Three years after he purchased the master rights to Taylor Swift’s early music, Scooter Braun said he wishes that transaction could have gone down differently.
On Wednesday, the music mogul chatted with Jay Williams for NPR’s “The Limits With Jay Williams.” During the near-40-minute conversation, Braun recalled acquiring Big Machine, Swift’s former label, and her master recordings by way of that purchase. The 2019 acquisition then evolved into a larger, public conflict that prompted conversation about ownership and rights within the music industry.
When Williams asked Braun if he would go back in time for a do-over of that acquisition, Braun said, “Yes.”
“I learned an important lesson from that,” he said.
Braun, who merged his Ithaca Holdings with BTS label owner HYBE for $1 billion in 2021, said there was a lack of communication between him, Big Machine and its roster of artists.
“I was under a very strict NDA with the gentleman who owned it, and I couldn’t tell any artist. I wasn’t allowed to, I wasn’t legally allowed to,” he said. “What I told him was, ‘Hey, if any of the artists want to come back and buy into this, you have to let me know.’”

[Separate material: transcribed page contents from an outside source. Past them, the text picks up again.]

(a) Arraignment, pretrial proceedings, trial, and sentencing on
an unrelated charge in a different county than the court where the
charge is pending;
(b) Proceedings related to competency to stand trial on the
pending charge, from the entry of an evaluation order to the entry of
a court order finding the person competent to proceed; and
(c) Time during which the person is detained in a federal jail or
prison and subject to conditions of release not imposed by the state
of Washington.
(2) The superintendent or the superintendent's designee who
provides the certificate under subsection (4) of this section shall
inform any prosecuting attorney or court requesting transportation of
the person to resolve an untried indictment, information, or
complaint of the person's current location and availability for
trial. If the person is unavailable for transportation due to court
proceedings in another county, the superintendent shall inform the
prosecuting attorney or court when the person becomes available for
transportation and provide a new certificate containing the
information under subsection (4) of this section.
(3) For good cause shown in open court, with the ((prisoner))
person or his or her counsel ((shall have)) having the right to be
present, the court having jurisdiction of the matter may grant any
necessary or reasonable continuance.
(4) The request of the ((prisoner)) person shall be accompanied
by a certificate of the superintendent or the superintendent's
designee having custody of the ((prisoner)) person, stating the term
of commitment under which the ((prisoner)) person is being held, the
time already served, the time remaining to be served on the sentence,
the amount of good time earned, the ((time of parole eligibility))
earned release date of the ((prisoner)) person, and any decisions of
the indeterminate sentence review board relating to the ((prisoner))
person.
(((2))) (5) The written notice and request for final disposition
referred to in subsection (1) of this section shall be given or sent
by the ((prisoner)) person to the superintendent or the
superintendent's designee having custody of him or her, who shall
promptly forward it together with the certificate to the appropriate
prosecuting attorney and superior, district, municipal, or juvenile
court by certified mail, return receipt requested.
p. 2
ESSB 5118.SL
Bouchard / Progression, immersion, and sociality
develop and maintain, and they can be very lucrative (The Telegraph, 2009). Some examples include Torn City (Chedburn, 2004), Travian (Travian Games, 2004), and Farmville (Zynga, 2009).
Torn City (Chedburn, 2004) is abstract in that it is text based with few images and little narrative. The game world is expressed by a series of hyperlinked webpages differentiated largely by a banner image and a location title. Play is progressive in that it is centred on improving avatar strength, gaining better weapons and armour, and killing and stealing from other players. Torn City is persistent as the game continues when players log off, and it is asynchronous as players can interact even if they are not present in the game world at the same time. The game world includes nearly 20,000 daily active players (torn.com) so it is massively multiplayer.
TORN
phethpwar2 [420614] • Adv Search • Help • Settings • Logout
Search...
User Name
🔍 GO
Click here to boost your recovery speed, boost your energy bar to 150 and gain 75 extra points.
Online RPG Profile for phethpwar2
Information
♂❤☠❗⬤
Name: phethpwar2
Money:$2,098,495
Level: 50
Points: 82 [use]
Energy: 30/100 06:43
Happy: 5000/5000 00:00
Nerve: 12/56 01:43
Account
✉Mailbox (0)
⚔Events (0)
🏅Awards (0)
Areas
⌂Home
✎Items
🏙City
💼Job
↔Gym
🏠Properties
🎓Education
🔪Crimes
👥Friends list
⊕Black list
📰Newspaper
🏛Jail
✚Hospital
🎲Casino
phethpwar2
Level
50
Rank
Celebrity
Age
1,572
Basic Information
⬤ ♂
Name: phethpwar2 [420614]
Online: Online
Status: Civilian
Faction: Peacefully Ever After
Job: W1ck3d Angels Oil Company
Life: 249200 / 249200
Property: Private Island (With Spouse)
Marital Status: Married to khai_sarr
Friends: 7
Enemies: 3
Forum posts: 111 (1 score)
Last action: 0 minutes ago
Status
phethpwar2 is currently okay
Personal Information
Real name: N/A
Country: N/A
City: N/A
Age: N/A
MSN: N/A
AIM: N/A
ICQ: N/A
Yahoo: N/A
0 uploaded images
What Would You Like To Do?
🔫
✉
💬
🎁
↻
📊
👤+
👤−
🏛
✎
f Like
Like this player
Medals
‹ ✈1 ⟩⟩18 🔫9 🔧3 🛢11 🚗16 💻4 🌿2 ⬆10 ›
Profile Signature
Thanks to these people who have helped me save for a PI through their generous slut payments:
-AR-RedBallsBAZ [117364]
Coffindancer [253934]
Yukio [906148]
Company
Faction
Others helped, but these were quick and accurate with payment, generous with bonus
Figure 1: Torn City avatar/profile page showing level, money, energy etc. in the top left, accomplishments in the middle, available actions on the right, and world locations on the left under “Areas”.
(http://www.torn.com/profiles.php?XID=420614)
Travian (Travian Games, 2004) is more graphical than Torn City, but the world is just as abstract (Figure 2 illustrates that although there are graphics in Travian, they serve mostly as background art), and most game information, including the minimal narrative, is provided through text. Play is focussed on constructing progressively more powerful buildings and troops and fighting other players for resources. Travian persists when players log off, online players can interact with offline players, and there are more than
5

The longtime manager, who has worked with talent including Justin Bieber and Ariana Grande, said he was “excited to work with the artists on the label” and began calling musicians. That was right before “all hell broke loose,” he said.
The same day Braun’s Big Machine acquisition was official, Swift called the transaction “my worst case scenario.” In a Tumblr post, Swift put Braun on blast for “the incessant, manipulative bullying I’ve received at his hands for years.”
“Now Scooter has stripped me of my life’s work, that I wasn’t given an opportunity to buy,” she wrote. “Essentially, my musical legacy is about to lie in the hands of someone who tried to dismantle it.”
Looking back on Swift’s response in 2022, Braun said he thinks “a lot of things got lost in translation.”
“I think that when you have a conflict with someone, it’s very hard to resolve it if you’re not willing to have a conversation,” he added. “So, the regret I have there is that I made the assumption that everyone, once the deal was done, was going to have a conversation with me, see my intent, see my character and say, ‘Great. Let’s be in business together.’”
Braun said he learned the “important lesson” not to assume that artists will be fully on board to collaborate.
“I can’t put myself in a place of arrogance to think that someone would just be willing to have a conversation, be excited to work with me,” he said. “I don’t know these people.”
Three years removed from the 2019 conflict with Swift, Braun said he “didn’t appreciate how that all went down” and added that he sees how the situation was unfair to both parties.
“I choose to look at it as a learning lesson, a growing lesson, and I wish everyone involved well,” he said. “I’m rooting for everyone to win because I don’t believe in rooting for people to lose.”
Swift alleged Braun had bullied her through Bieber and former client Kanye West and their social media posts, and through leaks of sensitive information. Braun told Variety last year that Swift’s reaction was “very confusing and not based on anything factual.”
Since losing her master recordings to Braun, Swift has embarked on a campaign to rerecord her catalog. Since the 2019 drama, she has released “Fearless (Taylor’s Version)” and “Red (Taylor’s Version).”